Could you set down every entry below exactly as it is?

• _Items from a dataset_:
☆ ☆ ☆

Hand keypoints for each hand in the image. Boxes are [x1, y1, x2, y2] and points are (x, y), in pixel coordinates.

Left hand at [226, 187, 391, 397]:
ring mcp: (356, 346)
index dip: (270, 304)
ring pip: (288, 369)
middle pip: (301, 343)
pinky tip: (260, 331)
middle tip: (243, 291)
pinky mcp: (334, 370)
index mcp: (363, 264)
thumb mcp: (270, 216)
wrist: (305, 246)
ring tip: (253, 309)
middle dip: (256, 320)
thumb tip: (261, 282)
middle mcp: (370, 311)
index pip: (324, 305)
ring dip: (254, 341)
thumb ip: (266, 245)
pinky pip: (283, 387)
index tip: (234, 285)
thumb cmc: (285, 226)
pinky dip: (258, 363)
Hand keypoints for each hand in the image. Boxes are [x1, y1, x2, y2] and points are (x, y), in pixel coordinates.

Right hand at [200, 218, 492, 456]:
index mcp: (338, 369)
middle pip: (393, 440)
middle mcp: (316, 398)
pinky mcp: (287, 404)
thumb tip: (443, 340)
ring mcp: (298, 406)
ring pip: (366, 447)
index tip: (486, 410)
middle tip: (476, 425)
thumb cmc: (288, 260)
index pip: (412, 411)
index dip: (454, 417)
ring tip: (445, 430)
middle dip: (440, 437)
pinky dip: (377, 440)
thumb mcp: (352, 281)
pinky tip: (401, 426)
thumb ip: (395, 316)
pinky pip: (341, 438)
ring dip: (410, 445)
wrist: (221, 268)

☆ ☆ ☆

• _Task answer_:
Hand keypoints for each hand in the image. Boxes are [x1, y1, x2, y2] and points are (x, y), in pixel coordinates.

Left hand at [226, 187, 391, 397]:
ring mcp: (356, 346)
index dip: (270, 304)
ring pip: (288, 369)
middle pip: (301, 343)
pinky tip: (260, 331)
middle tip: (243, 291)
pinky mcp: (334, 370)
index mcp: (363, 264)
thumb mcp: (270, 216)
wrist: (305, 246)
ring tip: (253, 309)
middle dip: (256, 320)
thumb tip: (261, 282)
middle mcp: (370, 311)
index pip: (324, 305)
ring dip: (254, 341)
thumb ip: (266, 245)
pinky pip: (283, 387)
index tip: (234, 285)
thumb cmc: (285, 226)
pinky dip: (258, 363)
Hand keypoints for each hand in the image. Boxes are [x1, y1, x2, y2] and points are (x, y), in pixel coordinates.

Right hand at [200, 218, 492, 456]:
index mcp: (338, 369)
middle pip: (393, 440)
middle mcp: (316, 398)
pinky mcp: (287, 404)
thumb tip: (443, 340)
ring mcp: (298, 406)
ring pip: (366, 447)
index tip: (486, 410)
middle tip: (476, 425)
thumb cmc: (288, 260)
index pip: (412, 411)
index dip: (454, 417)
ring tip: (445, 430)
middle dip: (440, 437)
pinky dip: (377, 440)
thumb mcp: (352, 281)
pinky tip: (401, 426)
thumb ip: (395, 316)
pinky pip: (341, 438)
ring dip: (410, 445)
wrist: (221, 268)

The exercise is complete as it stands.